Apps, bots and other tech are already replacing several professions, including marriage counselors, foreign language instructors and paralegals. They’re also making their way into government accounting, and may mean big changes in how states and localities tell their financial stories.
Think for a moment about what government accountants actually do. A typical city or county performs millions of transactions each year -- from paying employees to collecting taxes to selling old fleet vehicles. Accountants apply a standardized set of principles to determine how each transaction will affect that government’s cash, investments, debt liabilities and other key components of its finances. At the end of the fiscal year, they prepare financial statements that summarize the financial activity according to those same principles.
In other words, accountants are interpreters. They translate a mountain of financial information into accessible, uniform reports. Ideally, those reports are uniform enough to allow comparisons across governments. So if financial reports are based on predictable principles, why can’t a computer do the interpreting for us?

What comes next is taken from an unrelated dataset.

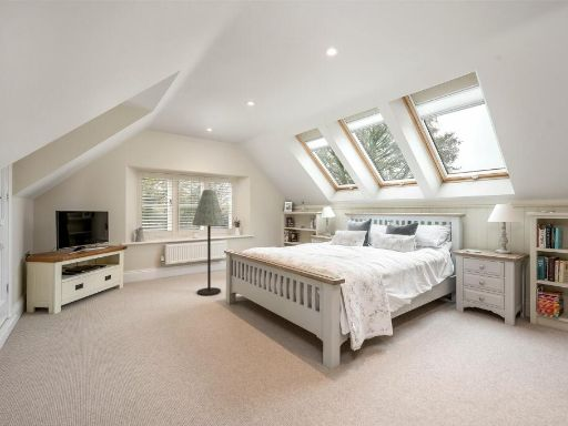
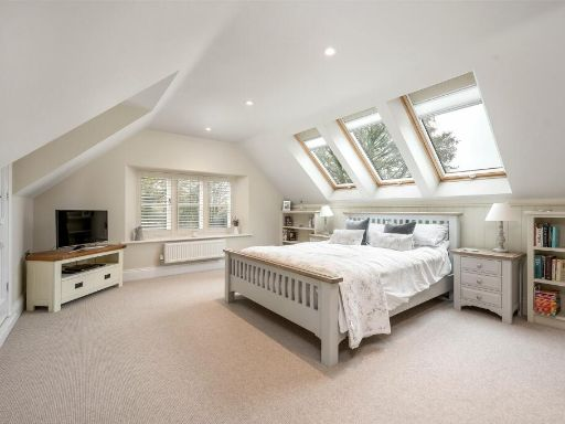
- floor lamp [192,189,226,296]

In a way, that’s already happening. For about a decade the Securities and Exchange Commission (SEC) has required publicly traded companies to do financial reporting through extensible business reporting language (XBRL), a standardized, digital way to represent a company’s finances. Every time a company reports a piece of financial information, the computers that run its accounting system “tag” it with a series of markers. Those markers define that information and describe how it interacts with other financial information according to a standardized set of concepts maintained by a nonprofit, third-party moderator.
The end result is a uniform, XBRL-tagged, computer-readable body of financial information that publicly traded companies can submit to the SEC. Investors, analysts and others can then take that information and produce customized digital financial reports that meet their unique needs. XBRL is not as cool as an app or a bot, but it has ushered along a transformational change in corporate financial reporting.

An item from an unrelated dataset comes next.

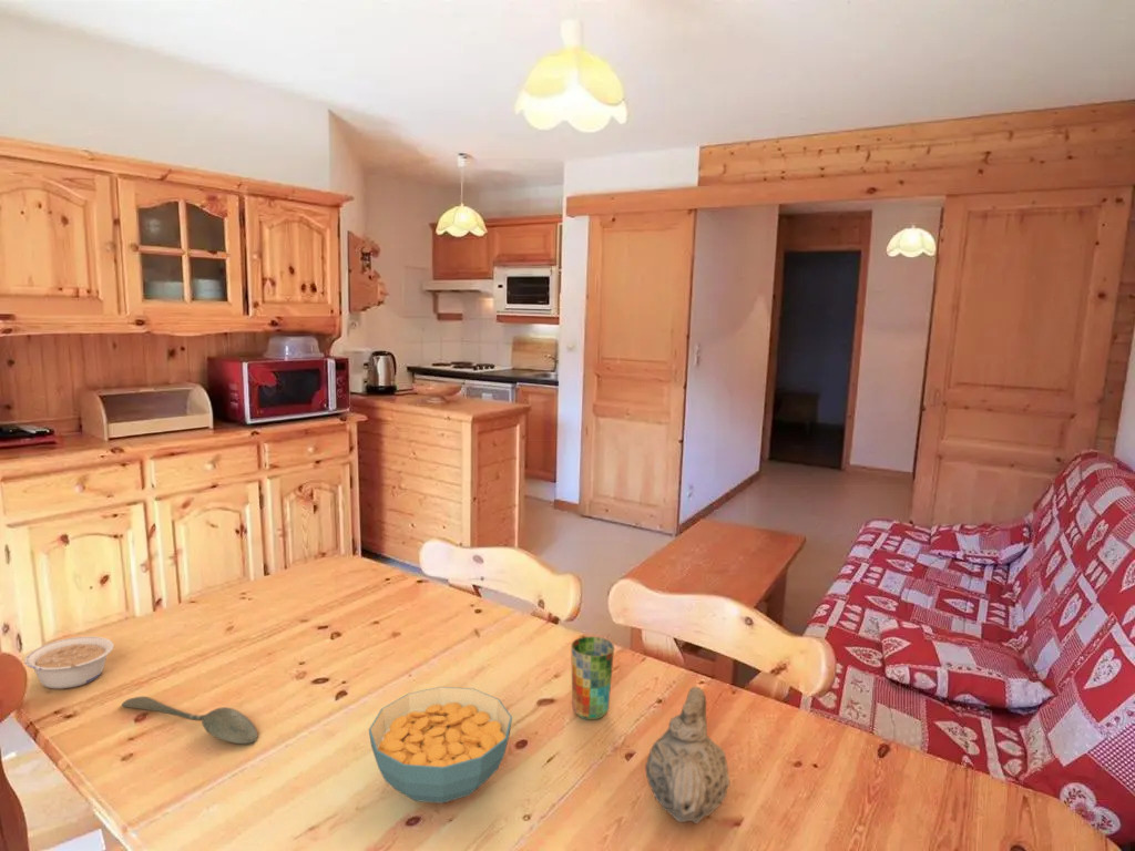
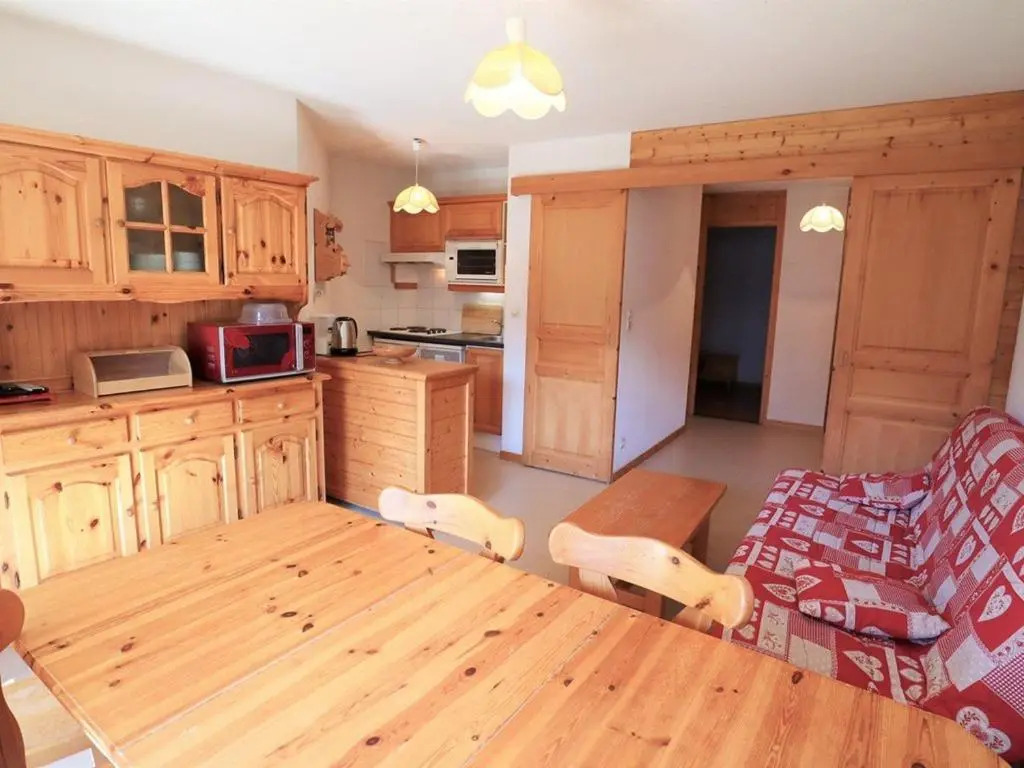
- cereal bowl [368,686,513,804]
- cup [570,636,615,721]
- teapot [644,686,732,824]
- spoon [121,696,259,745]
- legume [23,635,115,690]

That transformation is taking root in state and local government. Earlier this year, Florida Gov. Rick Scott signed legislation allowing the state to establish an XBRL framework for local government financial reporting. Instead of preparing independent financial statements and then shoehorning them into the state reporting system, localities will instead submit XBRL-tagged information directly from their computers to the state. That could save millions of hours and produce much more uniform and transparent financial reports. Several other states are exploring similar legislation, which could lead to standardized information useful to the U.S. Census Bureau, credit rating agencies, bond investors and other stakeholders.
To that end, the State and Local Disclosure Modernization working group, comprising government CFOs, accounting academics and technology leaders, has convened to promote XBRL take-up in governments. This is against the backdrop of the Digital Accounting and Transparency Act, passed in 2014, which encourages a similar transformation for federal financial reporting.
Does this mean the end of government accountants? Not at all. XBRL makes such accountants more valuable than ever. Every government will need someone to build XBRL into its existing financial systems and to help elected officials understand and respond to the barrage of questions that new stakeholders will inevitably ask once they slice and dice the new numbers. Critics also point out that XBRL will be far too expensive and complex for many small jurisdictions.
So there’s no bot to replace government accountants. But there’s a few that might make them more valuable.